10月2日、独立行政法人情報処理推進機構(IPA)は、2007年9月のコンピューターウイルス・不正アクセスの届出状況を公表した。
2007年9月の呼びかけとして、IPAは「ボットの脅威をご存知ですか?」と題して、ボットの危険性について注意を喚起している。そこで、IPAはボット感染の脅威と対策の必要性を認識し、対策を実施することで感染の予防、早期発見、駆除を確実に行ってもらえるよう、以下の取り組みを一般ユーザーに実施してもらうように呼びかけている。
感染経路の変化
従来のボットは、不審なメールの添付ファイルを開くことによる感染、OSの脆弱性をついた攻撃による感染などが主な感染経路だった。しかし最近では、ボットが埋め込まれたウェブページを閲覧することによる感染の被害が多くなり、感染経路が利用者にはわかりにくくなっている。また、ボットに感染しても特別な症状が出ないことが多く、感染前と同じようにコンピューターを使用できるなど、利用者が感染に気付きにくいという特徴がある。
ボット対策のポイント
- ウイルス対策ソフトやスパイウェア対策ソフトの導入と、それらのソフトが使用するパターンファイルなどの定期的更新。ボットは短期間でバージョンアップする機能があるため、パターンファイルの更新は非常に重要
- 見知らぬメールの添付ファイルは安易に開かない
- 不審なウェブサイトの閲覧を控える
- ブラウザなどのセキュリティ設定を高く設定する
- 迷惑メール、スパムメールなどに表示されているリンクはクリックしない(閲覧せず廃棄するのが望ましい)
- インターネット接続には、ルーターやパーソナルファイアウォールを利用する
- OSやアプリケーションを常に最新の状態にする(Microsoft Updateの実行など)
IPAの取り組みとしては、ボット撲滅を目的として設立されたサイバークリーンセンター運営への協力がある。
9月のコンピュータウイルス届出状況
ウイルスの検出数は約44万個と、8月の49万個から11.4%の減少。また、9月の届出件数は、2426件となり、8月の2806件から13.5%の減少となった。

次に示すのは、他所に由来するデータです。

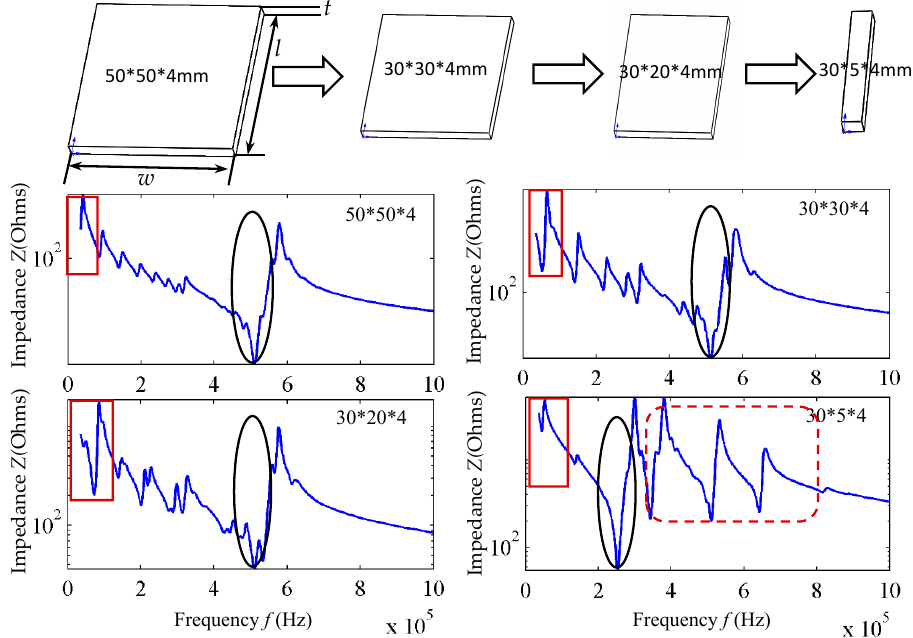
Figure 2. Analysis of resonant frequency of piezoelectric ceramics with dimension parameter change.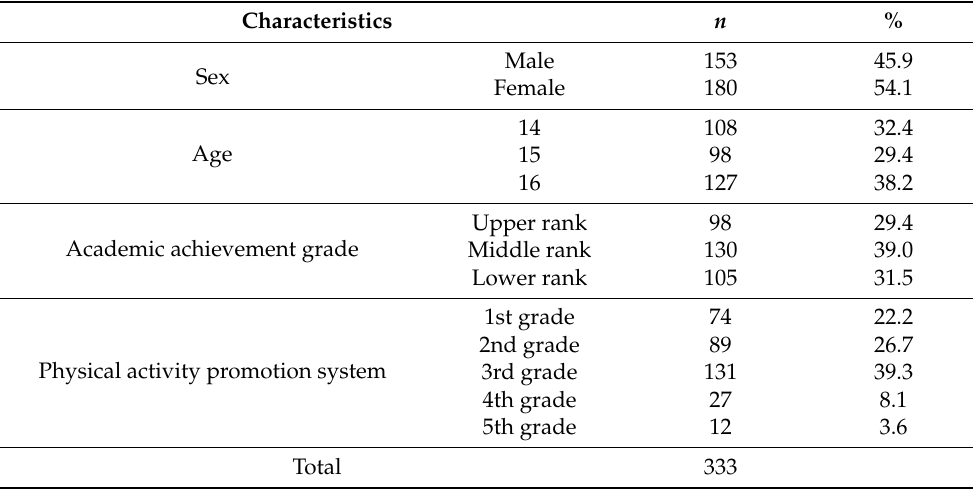
Table 1. Demographic characteristics of the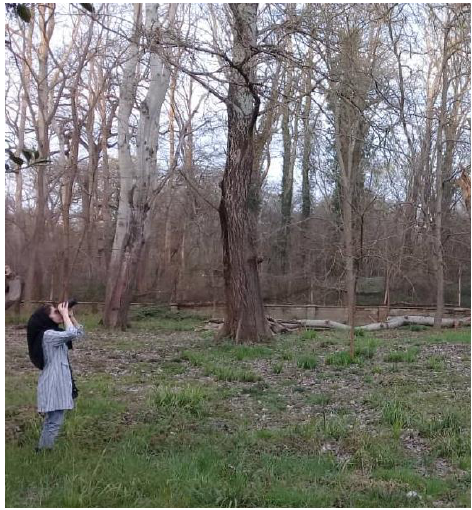
Figure 2 . Observation of trees flowers for their sex determination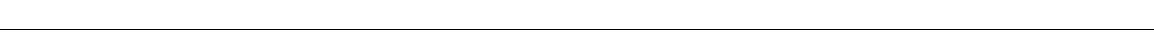
are dominant in specifying the efficiency of CDS translation.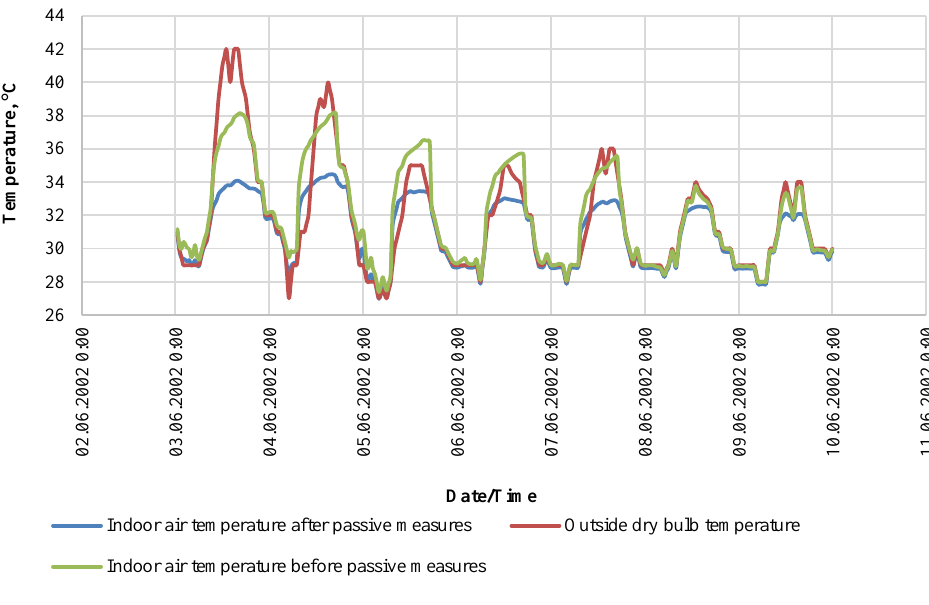
Fig. 12. Comparison of indoor air temperature improvement before and after passive measures.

検出数の1位はW32/Netskyで約40万個、2位はW32/Mytobで約1.5万個、3位はW32/Bagleで約5千個だったとのことだ。
9月のコンピュータ不正アクセス届出状況
9月の届出件数は10件、そのうち被害のあった件数は8件だったという。
被害届出の内訳は、侵入2件、アドレス詐称1件、その他(被害あり)5件だった。侵入届出の被害内容は、フィッシングに悪用するためのコンテンツを設置されていたものが1件あった。侵入の原因には、サーバOSの脆弱性放置によるものとして1件がみられる。